"Transactional safety" in influxDB

Question

We have a scenario where we want to frequently change the tag of a (single) measurement value. Our goal is to create a database which is storing prognosis values. But it should never loose data and track changes to already written data, like changes or overwriting.

Our current plan is to have an additional field "write_ts", which indicates at which point in time the measurement value was inserted or changed, and a tag "version" which is updated with each change. Furthermore the version '0' should always contain the latest value.

name: temperature
-----------------
time                    write_ts (val) current_mA (val) version (tag)     machine (tag)
2015-10-21T19:28:08Z    1445506564     25               0                 injection_molding_1

So let's assume I have an updated prognosis value for this example value.

So, I do:

SELECT curr_measurement
INSERT curr_measurement with new tag (version = 1)
DROP curr_mesurement
//then
INSERT new_measurement with version = 0

Now my question:

If I loose the connection in between for whatever reason in between the SELECT, INSERT, DROP:

I would get double records.

(Or if I do SELECT, DROP, INSERT: I loose data)

Is there any method to prevent that?

Jason Jason · Accepted Answer · 2019-12-19T05:18:24

Transactions don't exist in InfluxDB

InfluxDB is a time-series database, not a relational database. Its main use case is not one where users are editing old data.

In a relational database that supports transactions, you are protecting yourself against UPDATE and similar operations. Data comes in, existing data gets changed, you need to reliably read these updates.

The main use case in time-series databases is a lot of raw data coming in, followed by some filtering or transforming to other measurements or databases. Picture a one-way data stream. In this scenario, there isn't much need for transactions, because old data isn't getting updated much.

How you can use InfluxDB

In cases like yours, where there is additional data being calculated based on live data, it's common to place this new data in its own measurement rather than as a new field in a "live data" measurement.

As for version tracking and reliably getting updates:

1) Does the version number tell you anything the write_ts number doesn't? Consider not using it, if it's simply a proxy for write_ts. If version only ever increases, it might be duplicating the info given by write_ts, minus the usefulness of knowing when the change was made. If version is expected to decrease from time to time, then it makes sense to keep it.

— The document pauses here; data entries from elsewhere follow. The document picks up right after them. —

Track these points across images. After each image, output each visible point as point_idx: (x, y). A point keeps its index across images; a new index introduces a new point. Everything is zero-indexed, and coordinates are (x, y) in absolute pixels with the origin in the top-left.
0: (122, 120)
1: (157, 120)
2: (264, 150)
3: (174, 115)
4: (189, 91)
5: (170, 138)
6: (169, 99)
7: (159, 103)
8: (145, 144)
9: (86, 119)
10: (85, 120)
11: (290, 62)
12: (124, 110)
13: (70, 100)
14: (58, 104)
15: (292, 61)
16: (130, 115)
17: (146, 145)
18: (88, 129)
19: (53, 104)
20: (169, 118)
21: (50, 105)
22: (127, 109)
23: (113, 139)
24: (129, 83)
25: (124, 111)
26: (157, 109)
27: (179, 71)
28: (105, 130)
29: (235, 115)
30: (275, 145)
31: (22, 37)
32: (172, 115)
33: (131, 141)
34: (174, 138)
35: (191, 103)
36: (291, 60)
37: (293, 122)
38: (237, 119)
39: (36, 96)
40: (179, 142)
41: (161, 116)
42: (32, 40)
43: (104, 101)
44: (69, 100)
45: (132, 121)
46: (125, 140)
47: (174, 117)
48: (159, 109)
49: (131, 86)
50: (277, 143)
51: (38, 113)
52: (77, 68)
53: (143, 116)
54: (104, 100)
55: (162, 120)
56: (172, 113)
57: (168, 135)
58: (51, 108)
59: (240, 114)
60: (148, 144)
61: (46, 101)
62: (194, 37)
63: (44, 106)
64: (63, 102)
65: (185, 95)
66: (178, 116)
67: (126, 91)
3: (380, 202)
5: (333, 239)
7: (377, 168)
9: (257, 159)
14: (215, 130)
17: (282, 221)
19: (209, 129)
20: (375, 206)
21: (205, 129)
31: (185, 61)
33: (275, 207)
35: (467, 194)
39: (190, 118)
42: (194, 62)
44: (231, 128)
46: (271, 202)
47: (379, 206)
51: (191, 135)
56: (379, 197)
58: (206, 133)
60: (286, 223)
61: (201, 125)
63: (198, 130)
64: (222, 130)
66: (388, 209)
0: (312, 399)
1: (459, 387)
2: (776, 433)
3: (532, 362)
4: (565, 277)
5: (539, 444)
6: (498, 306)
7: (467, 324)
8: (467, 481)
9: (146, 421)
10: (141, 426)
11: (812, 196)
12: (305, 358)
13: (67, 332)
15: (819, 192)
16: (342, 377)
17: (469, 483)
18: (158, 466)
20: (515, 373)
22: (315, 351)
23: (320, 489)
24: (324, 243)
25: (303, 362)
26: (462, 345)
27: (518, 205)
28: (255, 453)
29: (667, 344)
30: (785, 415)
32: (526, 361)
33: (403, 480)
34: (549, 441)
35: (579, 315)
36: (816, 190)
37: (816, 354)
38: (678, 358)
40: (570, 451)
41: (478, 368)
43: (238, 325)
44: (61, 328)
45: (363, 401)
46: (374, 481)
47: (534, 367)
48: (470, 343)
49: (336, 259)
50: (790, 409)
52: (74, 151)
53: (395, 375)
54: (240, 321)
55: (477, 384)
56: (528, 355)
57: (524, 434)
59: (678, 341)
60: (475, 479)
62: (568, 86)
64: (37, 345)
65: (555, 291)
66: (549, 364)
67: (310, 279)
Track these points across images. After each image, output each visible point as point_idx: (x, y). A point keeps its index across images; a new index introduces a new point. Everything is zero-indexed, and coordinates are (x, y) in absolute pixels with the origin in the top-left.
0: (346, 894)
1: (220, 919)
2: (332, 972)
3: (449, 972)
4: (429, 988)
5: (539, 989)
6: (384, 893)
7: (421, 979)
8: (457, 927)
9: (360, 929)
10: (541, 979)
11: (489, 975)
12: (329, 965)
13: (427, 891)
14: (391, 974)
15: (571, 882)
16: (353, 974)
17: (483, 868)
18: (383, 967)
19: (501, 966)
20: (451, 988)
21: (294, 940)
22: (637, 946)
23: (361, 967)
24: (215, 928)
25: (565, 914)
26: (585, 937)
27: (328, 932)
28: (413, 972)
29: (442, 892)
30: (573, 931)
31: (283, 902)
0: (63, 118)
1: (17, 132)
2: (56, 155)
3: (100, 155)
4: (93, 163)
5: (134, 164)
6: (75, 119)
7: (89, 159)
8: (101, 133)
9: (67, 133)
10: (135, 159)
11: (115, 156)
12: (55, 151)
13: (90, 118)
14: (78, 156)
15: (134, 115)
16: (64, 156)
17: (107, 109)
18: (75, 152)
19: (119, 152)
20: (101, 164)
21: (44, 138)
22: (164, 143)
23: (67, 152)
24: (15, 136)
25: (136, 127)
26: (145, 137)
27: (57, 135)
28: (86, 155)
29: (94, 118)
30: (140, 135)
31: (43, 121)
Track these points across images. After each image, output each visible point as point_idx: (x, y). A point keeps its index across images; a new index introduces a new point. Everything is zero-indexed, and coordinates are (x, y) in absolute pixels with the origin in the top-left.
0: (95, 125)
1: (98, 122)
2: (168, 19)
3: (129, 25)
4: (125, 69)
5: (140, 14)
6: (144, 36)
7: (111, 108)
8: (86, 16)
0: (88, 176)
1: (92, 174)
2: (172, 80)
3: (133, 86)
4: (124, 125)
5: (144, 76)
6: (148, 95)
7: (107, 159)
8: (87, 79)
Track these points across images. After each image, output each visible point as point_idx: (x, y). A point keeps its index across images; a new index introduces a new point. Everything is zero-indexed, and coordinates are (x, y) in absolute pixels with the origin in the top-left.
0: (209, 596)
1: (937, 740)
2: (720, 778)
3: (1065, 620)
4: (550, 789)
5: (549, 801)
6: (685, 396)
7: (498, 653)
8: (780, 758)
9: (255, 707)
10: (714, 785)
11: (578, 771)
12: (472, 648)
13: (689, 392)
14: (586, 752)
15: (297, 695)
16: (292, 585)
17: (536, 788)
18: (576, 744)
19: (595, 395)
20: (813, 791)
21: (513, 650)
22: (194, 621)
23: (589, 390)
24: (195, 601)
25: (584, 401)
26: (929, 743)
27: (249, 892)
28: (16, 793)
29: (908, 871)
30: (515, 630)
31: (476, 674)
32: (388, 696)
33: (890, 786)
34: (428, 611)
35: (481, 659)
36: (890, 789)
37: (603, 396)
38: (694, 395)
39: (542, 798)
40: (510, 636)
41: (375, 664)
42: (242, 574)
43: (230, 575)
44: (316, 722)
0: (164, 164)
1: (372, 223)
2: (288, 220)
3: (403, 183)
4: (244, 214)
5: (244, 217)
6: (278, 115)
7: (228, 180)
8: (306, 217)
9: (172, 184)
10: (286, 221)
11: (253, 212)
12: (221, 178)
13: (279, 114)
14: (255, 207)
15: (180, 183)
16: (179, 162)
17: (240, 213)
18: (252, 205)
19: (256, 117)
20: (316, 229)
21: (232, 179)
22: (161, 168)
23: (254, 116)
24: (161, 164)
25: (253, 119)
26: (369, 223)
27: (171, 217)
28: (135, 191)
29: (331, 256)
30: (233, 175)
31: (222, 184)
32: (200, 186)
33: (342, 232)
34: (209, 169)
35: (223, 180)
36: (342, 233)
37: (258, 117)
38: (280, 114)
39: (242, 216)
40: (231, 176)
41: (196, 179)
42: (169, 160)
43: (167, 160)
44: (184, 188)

2) Similarly, if you're keeping old records: does write_ts tell you anything that the time value doesn't?

3) Logging. Do you need to over-write (update) values? Or can you get what you need by adding new lines, increasing write_ts or version as appropriate. The latter is a more "InfluxDB-ish" approach.

4) Reading values. You can read all values as they change with updates. If a client app only needs to know the latest value of something that's being updated (and the time it was updated), querying becomes something like:

SELECT LAST(write_ts), current_mA, machine FROM temperature

You could also try grouping the machine values together:

SELECT LAST(*) FROM temperature GROUP BY machine

So what happens instead of transactions?

In InfluxDB, inserting a point with the same tag keys and timestamp over-writes any existing data with the same field keys, and adds new field keys. So when duplicate entries are written, the last write "wins".

So instead of the traditional SELECT, UPDATE approach, it's more like SELECT A, then calculate on A, and put the results in B, possibly with a new timestamp INSERT B.

Personally, I've found InfluxDB excellent for its ability to accept streams of data from all directions, and its simple protocol and schema-free storage means that new data sources are almost trivial to add. But if my use case has old data being regularly updated, I use a relational database.

Hope that clear up the differences.